Encontrei uma banca/sebo que vendia o famoso “formatinho” da Abril a preço de pinga. Nunca li tanto gibi na minha vida.
A Picada Radioativa
Durante todo esse período eu não li nenhuma revista que tivesse um personagem negro como protagonista. NENHUMA. Olha, eu não li pouca coisa. Até aquele lixo do Superboy no Havaí passou por minhas mãos, e mesmo assim não consigo lembrar de um personagem negro sequer que tenha sido marcante pra mim nessa época.
Haviam heróis negros, mas não foram mainstream o suficiente pra eu saber da existência deles naquele período. Da pra acreditar que eu vi o Superman se transformar em dois num gibi sofrível, mas não sabia da existência do funcking Pantera Negra?
A Identidade Secreta
Como a maior parte das crianças de fenótipo negro, nunca tive motivo pra me orgulhar do meu cabelo, nariz, boca etc.
Na TV, os negros eram representados quase sempre na condição de subordinação, como sidekicks, empregados etc. Quando não, exercia função cômica, sempre de forma estereotipada e grosseira.
Ser negro não inspirava heroísmo. Sempre foi motivo de chacota.

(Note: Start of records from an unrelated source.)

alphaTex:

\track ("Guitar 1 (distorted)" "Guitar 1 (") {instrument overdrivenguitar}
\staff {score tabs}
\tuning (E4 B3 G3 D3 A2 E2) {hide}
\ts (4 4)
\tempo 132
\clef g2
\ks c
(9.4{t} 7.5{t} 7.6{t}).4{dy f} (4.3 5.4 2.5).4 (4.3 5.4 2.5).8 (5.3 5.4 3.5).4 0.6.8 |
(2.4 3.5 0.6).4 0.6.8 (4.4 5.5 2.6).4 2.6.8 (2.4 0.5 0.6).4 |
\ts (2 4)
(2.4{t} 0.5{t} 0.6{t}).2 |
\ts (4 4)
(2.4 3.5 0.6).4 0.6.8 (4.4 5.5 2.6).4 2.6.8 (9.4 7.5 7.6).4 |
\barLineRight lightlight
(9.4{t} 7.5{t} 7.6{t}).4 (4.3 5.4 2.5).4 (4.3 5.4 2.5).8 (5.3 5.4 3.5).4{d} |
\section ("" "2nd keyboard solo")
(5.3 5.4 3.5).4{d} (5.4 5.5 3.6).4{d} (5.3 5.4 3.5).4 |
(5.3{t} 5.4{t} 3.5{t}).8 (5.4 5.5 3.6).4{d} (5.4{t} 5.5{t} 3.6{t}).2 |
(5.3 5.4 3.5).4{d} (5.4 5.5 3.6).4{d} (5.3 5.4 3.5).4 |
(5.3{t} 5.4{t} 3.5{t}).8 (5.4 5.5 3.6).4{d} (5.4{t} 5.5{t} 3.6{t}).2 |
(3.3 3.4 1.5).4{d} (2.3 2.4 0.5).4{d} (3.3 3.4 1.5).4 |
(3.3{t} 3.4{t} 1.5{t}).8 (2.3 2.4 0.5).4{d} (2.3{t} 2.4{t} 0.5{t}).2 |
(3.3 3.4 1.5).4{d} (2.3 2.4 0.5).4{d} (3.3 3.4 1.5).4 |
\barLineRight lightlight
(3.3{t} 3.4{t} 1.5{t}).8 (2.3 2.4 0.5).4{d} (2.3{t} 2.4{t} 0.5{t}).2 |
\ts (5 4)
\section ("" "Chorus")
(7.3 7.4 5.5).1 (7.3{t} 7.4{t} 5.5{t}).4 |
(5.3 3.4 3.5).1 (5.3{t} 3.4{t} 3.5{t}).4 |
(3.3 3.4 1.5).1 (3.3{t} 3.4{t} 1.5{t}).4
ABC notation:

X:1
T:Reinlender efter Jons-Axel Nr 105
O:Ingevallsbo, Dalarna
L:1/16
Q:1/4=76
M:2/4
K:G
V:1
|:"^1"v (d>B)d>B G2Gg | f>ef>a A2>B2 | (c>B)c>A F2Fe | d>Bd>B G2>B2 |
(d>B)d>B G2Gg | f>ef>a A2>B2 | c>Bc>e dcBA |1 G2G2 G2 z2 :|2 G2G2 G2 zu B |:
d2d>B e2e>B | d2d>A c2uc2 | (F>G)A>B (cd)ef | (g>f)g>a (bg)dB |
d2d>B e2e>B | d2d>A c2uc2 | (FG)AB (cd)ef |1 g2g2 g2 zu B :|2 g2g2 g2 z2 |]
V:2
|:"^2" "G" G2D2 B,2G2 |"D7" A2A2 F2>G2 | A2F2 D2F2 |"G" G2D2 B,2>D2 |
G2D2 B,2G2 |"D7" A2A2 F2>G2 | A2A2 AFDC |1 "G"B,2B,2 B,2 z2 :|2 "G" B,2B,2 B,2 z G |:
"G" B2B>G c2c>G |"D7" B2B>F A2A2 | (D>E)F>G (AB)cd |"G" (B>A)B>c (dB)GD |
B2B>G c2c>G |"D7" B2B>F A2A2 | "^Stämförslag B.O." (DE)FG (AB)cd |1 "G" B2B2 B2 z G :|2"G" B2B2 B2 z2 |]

Heróis negros, de personalidade forte e senhoras de seu destino como a Ororo (aka. Tempestade), Luke Cage, Cyborg estavam longe do nosso radar. Crescemos sem referências negras no mundo heroico.
O Plot Twist
Nos últimos tempos estamos vendo uma crescente mudança no que diz respeito à visibilidade negra nos cinemas e quadrinhos. O sucesso de “X-men: O Filme” lá no inicio dos anos 2000 abriu a porteira para mais produções do tipo. A Marvel Studios, que havia vendido os direitos cinematográficos de seus personagens mais rentáveis, teve de se reinventar trazendo das sombras seus personagens menos famosos para estrelar seus filmes. E a coisa deu muito certo e hoje ela já tem universo bem consolidado nos cinemas e na TV.
Seguindo essa lógica de mercado, a Marvel e outros estúdios estão resgatado do underground personagens negros e os colocando na linha de frente de suas produções.
O novo Quarteto Fantástico contou com um Tocha Humana negro; Will Smith será o anti-herói Pistoleiro, exercendo um importante papel no aguardado “Esquadrão Suicida”; E pros próximos anos teremos uma série do Luke Cage no Netflix e filmes do Pantera Negra e Cyborg
Além disso, tivemos mudanças significativas no universo dos quadrinhos. Miles Morales, que até então figurava como o “Novo Homem-Aranha” no universo Ultimate, passou a ser apenas “Homem-Aranha” e foi incorporado no universo regular da Marvel. Falcão, companheiro de tropa de Steve Rogers, é o novo Capitão América desde o ano passado e deve ser um dos protagonistas de “Civil War 2”. Pantera Negra ganhou um roteirista de peso para sua nova fase. Ta-Nehisi Coates, colunista do The Atlantic, conhecido por sua escrita crítica, promete dar um ar mais político aos próximos números da revista do rei de Wakanda.
A representação dos negros ainda está muito aquém do impacto que a cultura negra exerce nos EUA, mas já é muito mais do que minha geração sequer imaginou ter.
A história de Whoopi Goldberg nos ajuda a dar dimensão do quão significativo é para crianças ter pessoas heroicas que se pareçam com elas. Com certeza elas não vão passar pela infância e adolescência imunes às representações estereotipadas e degradantes de pessoas negras. Mas ao menos serão capazes de sentirem orgulho de serem parecidas com a Tempestade, o Tocha ou o Capitão América e poder sonhar sem amarras na possibilidade de ser o Homem-Aranha, assim como Miles Morales.